Take an interest in your loved one's life

There is no need to pester your friend with constant questions about where she was, what she did, why she didn’t answer the call right away. But you shouldn’t be completely indifferent to her life - ask her about friends, old and new, events in life, tell her how much you love her and how you envy all those who are now next to her. Remember - women love with their ears.

Give gifts

You don't have to buy expensive jewelry. Although, if you have such a financial opportunity, you can choose this option. But even cute trinkets, teddy bears, pendants will show your girlfriend that you do not forget about her, and will remind her of you during the hours of separation.

Stay close

Even though you are separated by kilometers, your girlfriend should know that she can always rely on you. If she ends up in the hospital or some other trouble happens to her, you must drop everything and immediately rush to the rescue. Perhaps she will understand if you fail to do this. But a crack in the relationship, as well as a hidden grudge, will appear.

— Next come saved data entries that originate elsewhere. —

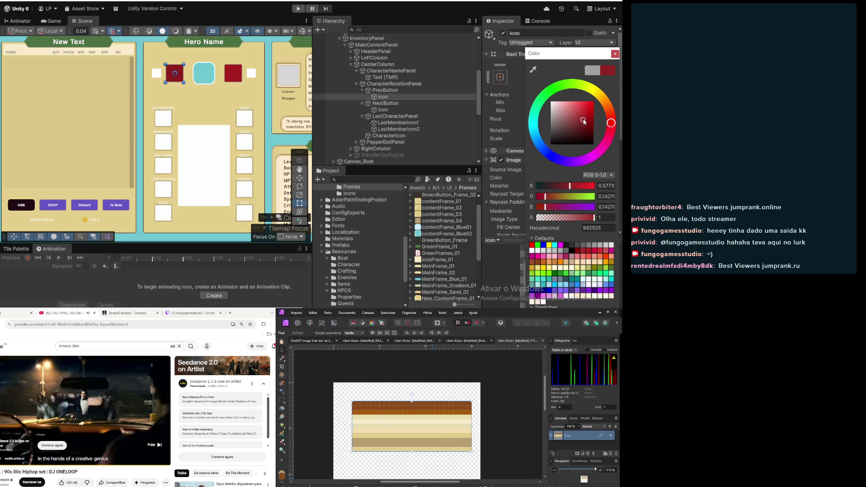
{"action": "left_click", "coordinate": [615, 53]}
Set PrevButton's image colour alpha to 1 for opaque white
{"action": "left_click", "coordinate": [391, 91]}
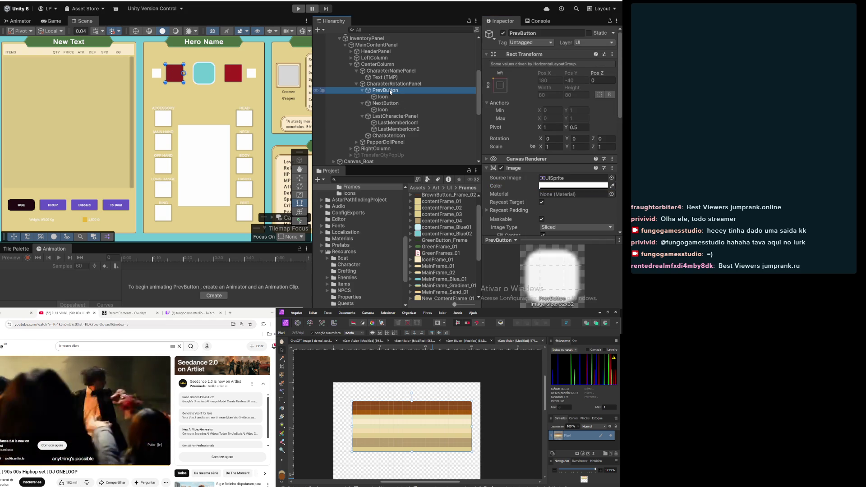
{"action": "left_click", "coordinate": [570, 186]}
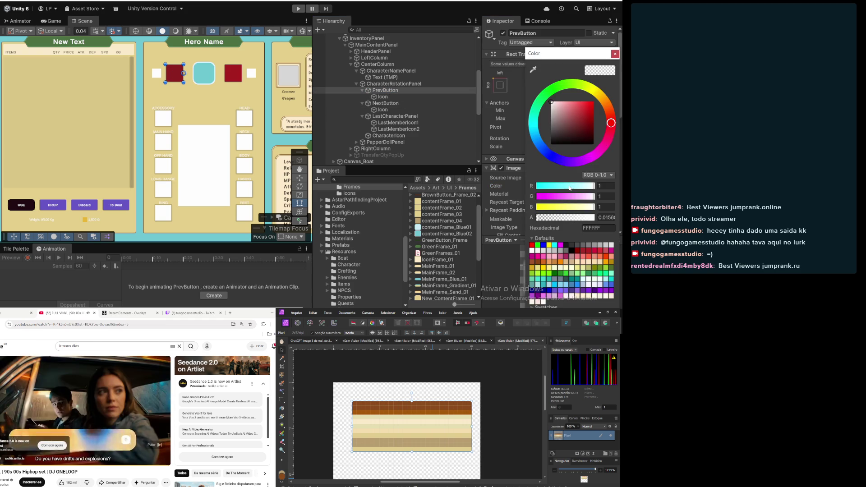
{"action": "left_click", "coordinate": [605, 217]}
{"action": "type", "text": "1"}
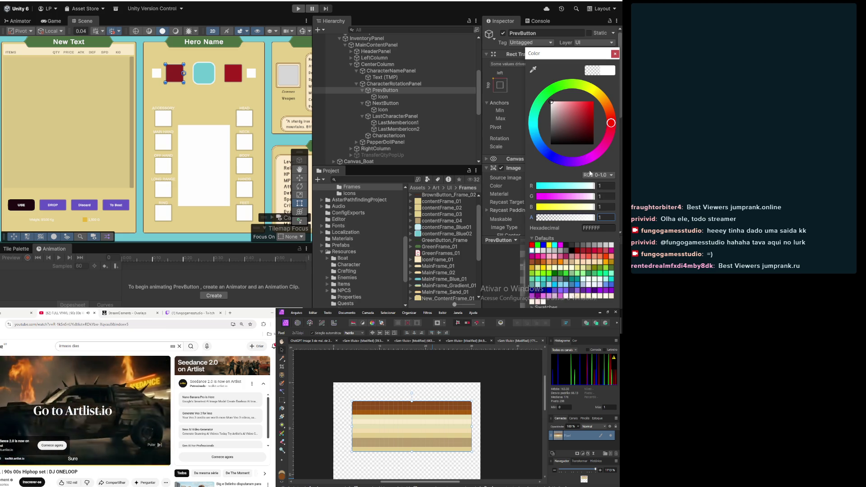
{"action": "key", "text": "Return"}
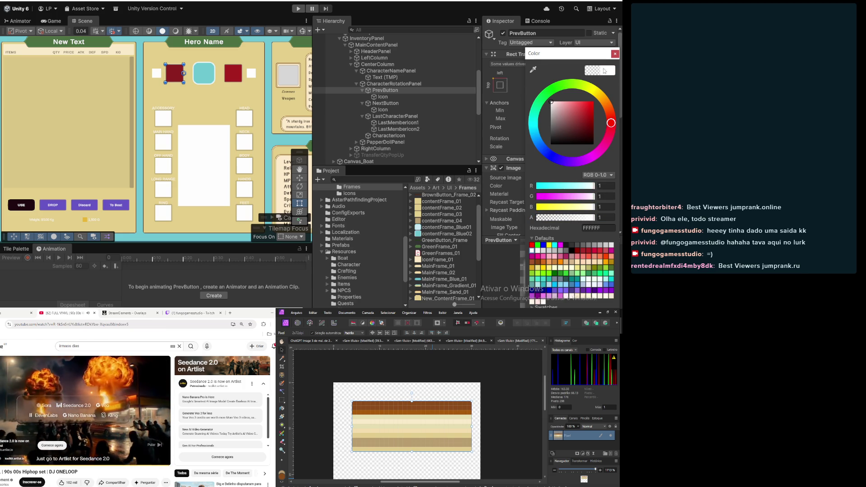
{"action": "left_click", "coordinate": [615, 54]}
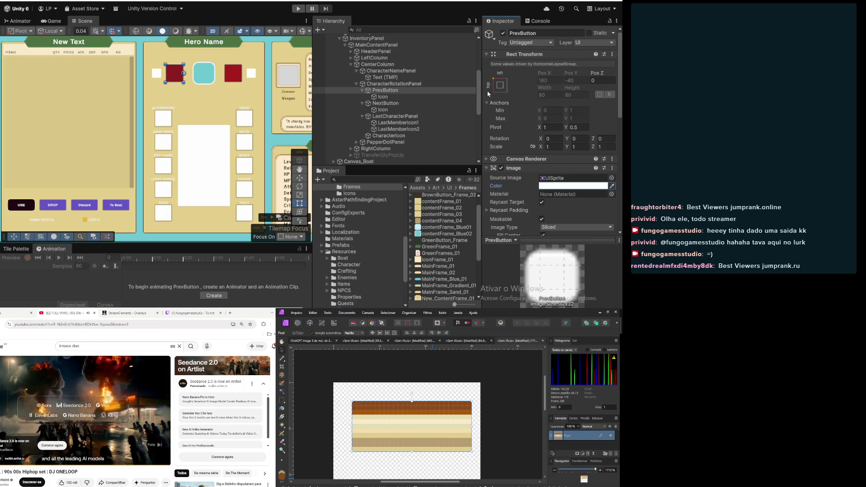
Review NextButton, both Icons, CharacterRotationPanel and member icons, then reselect PrevButton
{"action": "left_click", "coordinate": [386, 104]}
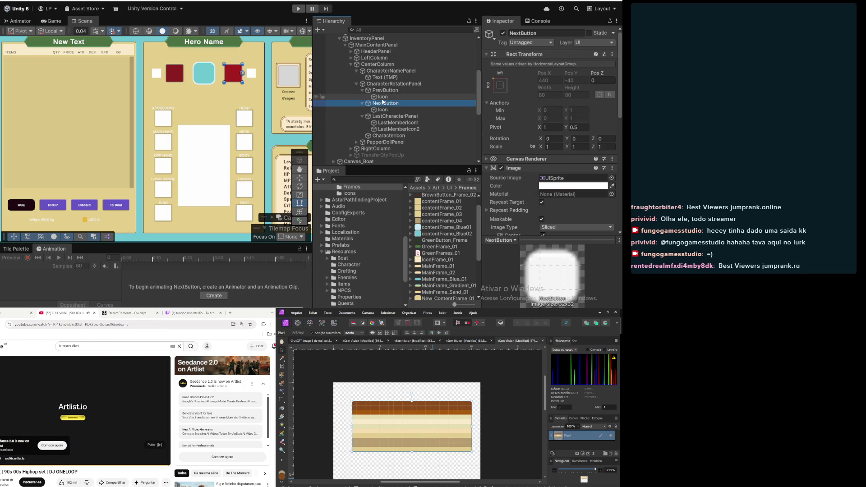
{"action": "left_click", "coordinate": [382, 110]}
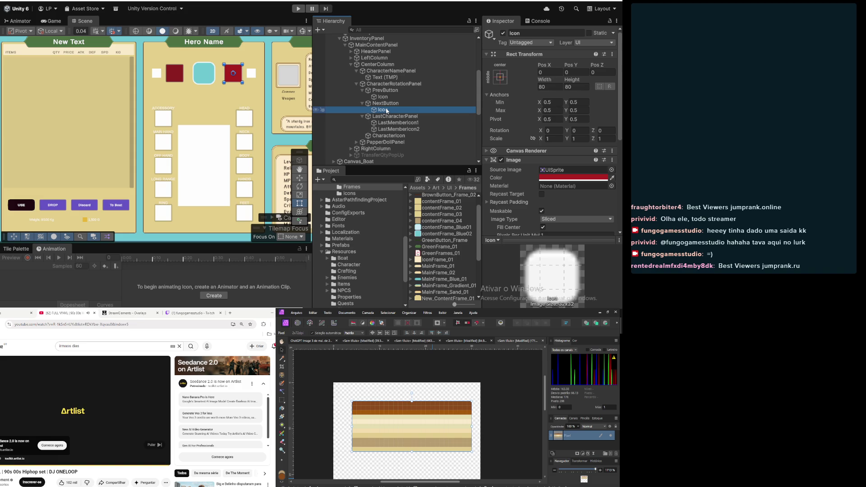
{"action": "left_click", "coordinate": [383, 97]}
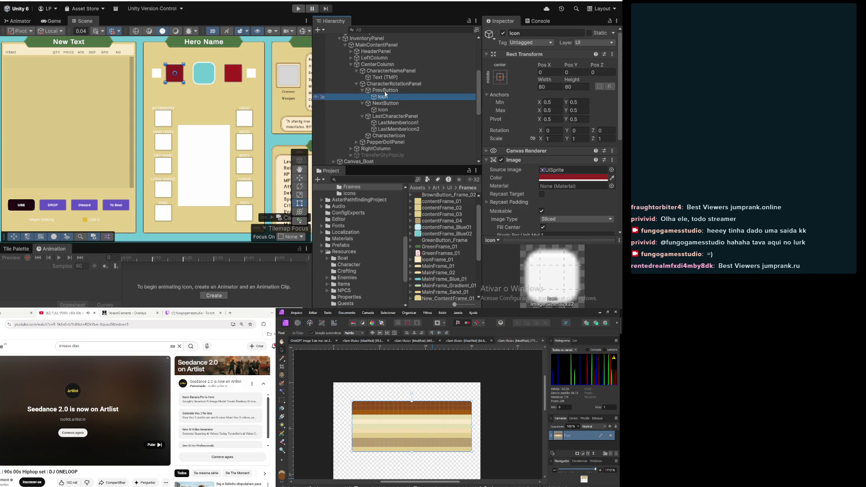
{"action": "left_click", "coordinate": [384, 90]}
{"action": "left_click", "coordinate": [383, 85]}
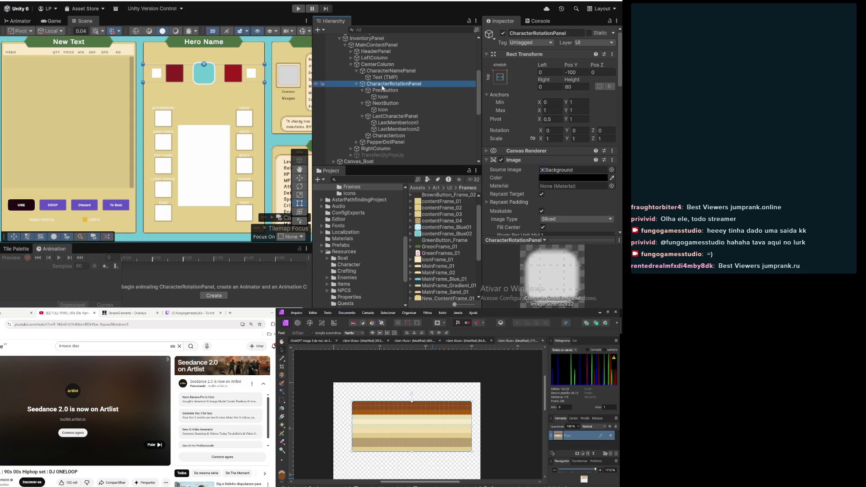
{"action": "left_click", "coordinate": [392, 116]}
{"action": "left_click", "coordinate": [392, 123]}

How to maintain a long-distance relationship: advice from a psychologist

In addition to everything listed above, psychologists advise that you take separation as an opportunity to slowly think about your relationship. From a distance it usually becomes more obvious whether your feelings are as strong as you thought. Are you willing to wait to meet this person instead of starting a relationship with a new guy or girl? And if you are ready, then for what exact reason - because you cannot imagine a relationship with anyone else, or because you are afraid to start a new relationship, even if the existing one does not really suit you.

It has always been the case that the depth of love is known only in the hour of separation. Gibran Kahlil Gibran

Psychologist's advice

If your relationship began with virtual communication, then try to transfer it into real life as quickly as possible. Believe me, this is possible if both people are sure that they need it. I know many couples whose real relationships began with one member moving in with another. And we are not talking about changing houses or streets - cities were changing.

If you are temporarily separated or cannot yet solve the problem of unity, then adhere to the following recommendations:

  1. Share life stories and everyday situations as much as possible, and actively use real-time video communication. People are brought together by everyday life, only in everyday trifles and conversations do we really get to know a person, get closer to him or, on the contrary, understand that we are not on the same path.
  2. If meetings are possible, then try to get to your partner’s house, and not to neutral territory. If a person is hiding something, it is even easier to do it outside the home. Home is also important because you will leave a part of yourself there, and the meeting itself will be more firmly embedded in your memory. During home meetings, you can feel and imagine life together.
  3. Use all the possibilities for romantic gestures: parcels, delivery to your apartment, an original video message, exchange of intriguing photos, virtual cards. Squeeze out the maximum romance and opportunities for intimacy from the virtual space.
  4. If you are temporarily separated by circumstances, for example, military service, studying abroad, then maintain the relationship with the help of plans for the future and memories of the shared past. Feed the fire that lives inside you. Don't let distance keep you apart.
  5. Compensate for the lack of nonverbal communication with a double dose of compliments, pleasant and warm words, photographs, and surprises. Talk more, clarify whether you understood your partner correctly. Intonation greatly influences the perception of a phrase. If something has offended or offended you, ask again. Misunderstandings in such relationships arise more often, and reconciliation is more difficult. Don't let these features defeat you.

The main recommendation for long-distance relationships is to transform them into a real relationship as soon as possible. In the virtual world it is easy to create and maintain the image that is desirable or beneficial for a person. It’s easier to put on masks and play certain roles there. Take care of yourself, save time and effort by getting to know the real version of your chosen one.